Sliding the provision into a spending bill could work, but the President might veto that as well, both defeating Congress’s attempt to rein in the President and preventing money from getting to the troops, who are understaffed, underfunded, and overworked.  Should Congress act knowing that the bill will be vetoed, or should it pull the bill from consideration and move on to other legislation, ending a highly publicized and important public debate on contentious issues?

The United States Supreme Court in Youngstown Sheet & Tube Co. v. Sawyer set forth the framework by which the constitutionality of presidential action is to be measured.  A critical question in any Youngstown analysis is whether Congress, explicitly or implicitly, supported the actions of the President.  In analyzing this question, courts have typically looked at existing laws enacted by Congress and signed by the President on the subject matter related to the relevant act.  Less frequently, courts look at legislative history, or the lack thereof, to determine the will of Congresses, past and present.  Of course, Congress, together with the President, can generally authorize or reject an executive act or program via legislation.

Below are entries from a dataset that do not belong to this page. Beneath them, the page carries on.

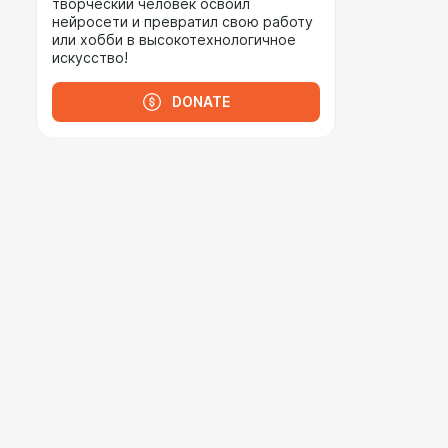
творческий человек освоил
нейросети и превратил свою работу
или хобби в высокотехнологичное
искусство!
DONATE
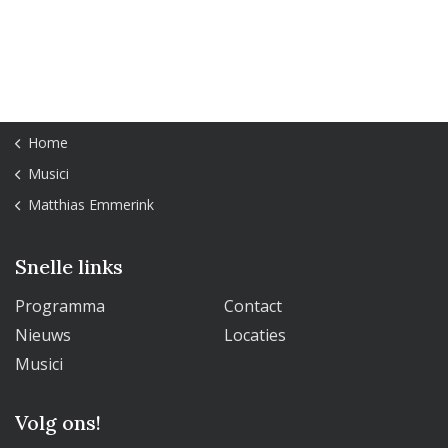
Home
Musici
Matthias Emmerink
Snelle links
Programma
Contact
Nieuws
Locaties
Musici
Volg ons!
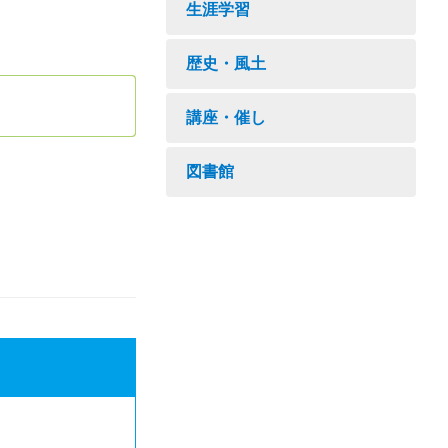
生涯学習
歴史・風土
講座・催し
図書館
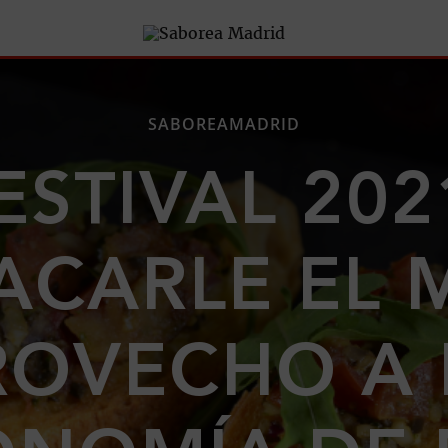
SABOREAMADRID
STIVAL 2021
ACARLE EL
ROVECHO A 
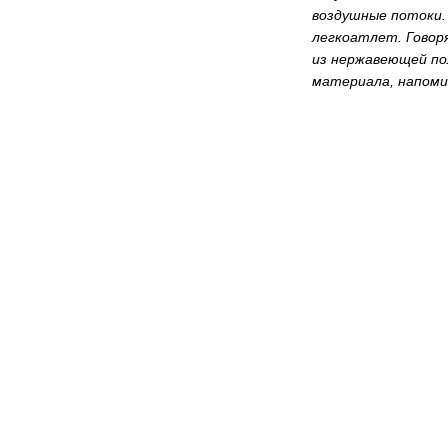
воздушные потоки.
легкоатлет. Говор
из нержавеющей по
материала, напом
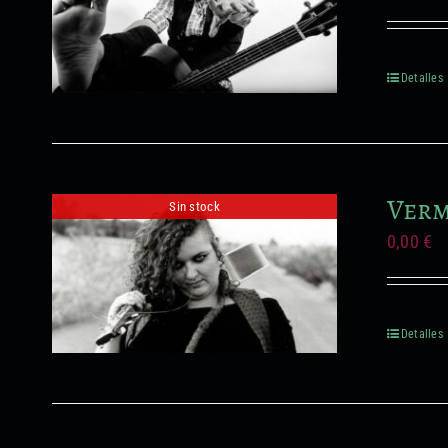
Detalles
Verm
Sin stock
0,00
€
Detalles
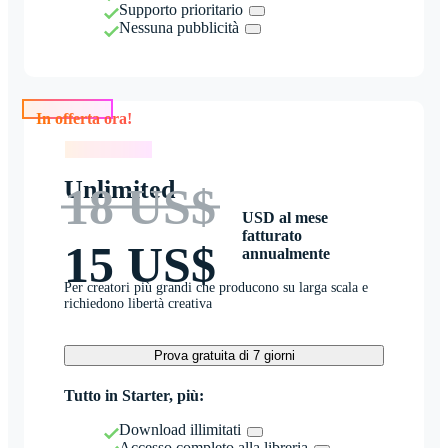
Supporto prioritario
Nessuna pubblicità
In offerta ora!
In offerta ora!
Unlimited
18 US$
USD al mese
fatturato
15 US$
annualmente
Per creatori più grandi che producono su larga scala e
richiedono libertà creativa
Prova gratuita di 7 giorni
Tutto in Starter, più:
Download illimitati
Accesso completo alla libreria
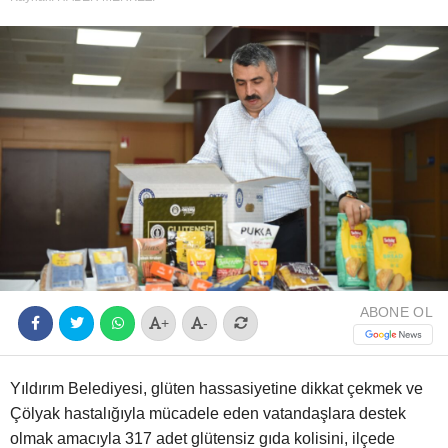
Youtube
ABONE OL
+
-
Yıldırım Belediyesi, glüten hassasiyetine dikkat çekmek ve
Çölyak hastalığıyla mücadele eden vatandaşlara destek
olmak amacıyla 317 adet glütensiz gıda kolisini, ilçede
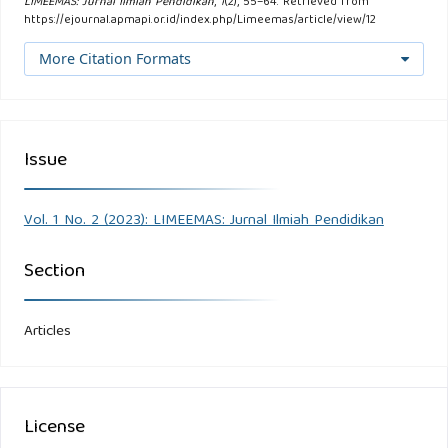
LIMEEMAS: Jurnal Ilmiah Pendidikan
,
1
(2), 55–64. Retrieved from
https://ejournal.apmapi.or.id/index.php/Limeemas/article/view/12
More Citation Formats
Issue
Vol. 1 No. 2 (2023): LIMEEMAS: Jurnal Ilmiah Pendidikan
Section
Articles
License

This Note argues that, for both separation of powers and, to a limited extent, public policy reasons, when determining the will of Congress in a Youngstown analysis, a court should look to bills that sought to clarify an existing, vague grant of presidential power, but that, after passing both houses of Congress, were vetoed by the President.  These bills would not carry the force of law, in that they would not legally preclude the President from acting, but would instead be a tool for courts to use in scrutinizing the actions of the President.  Such bills are likely a more reliable source in determining congressional will than both older existing statutes and legislative history because of the process that a bill must go through to pass through both chambers.  Though this proposal sounds like an impermissible legislative veto, as proscribed by INS v. Chadha, it is not because the bills are tools for a court, not binding directives to the President.  Part I of this Note explains the implications of the Youngstown Supreme Court case.  It also analyzes other cases where courts have relied on old statutes, legislative history, or silence to determine the will of Congress.  Part II establishes the problem inherent in vague grants of power by analyzing the recent perceived abuses of presidential authority in the War on Terror.  It goes on to highlight some instances of congressional acquiescence to presidential veto threats, illustrating how congressional will can be overcome by unilateral presidential action.  Additionally, Part II briefly mentions a specific instance of after-the-fact legislative history-making to show the dangers of relying on a bill’s history to determine Youngstown constitutionality.  Part III argues that courts should look to bills passed by both houses but vetoed by the President when seeking to determine congressional will.  Part IV addresses alternatives and explains why they are insufficiently effective in this context.  It also anticipates potential problems with the proposal, including concerns about the Presentment Clause and the legislative veto.  Finally, Part V argues that there are inherent safeguards in the proposal that prevent it from being misused, and that it aims to reinvigorate the Founders’ notions of separation of powers.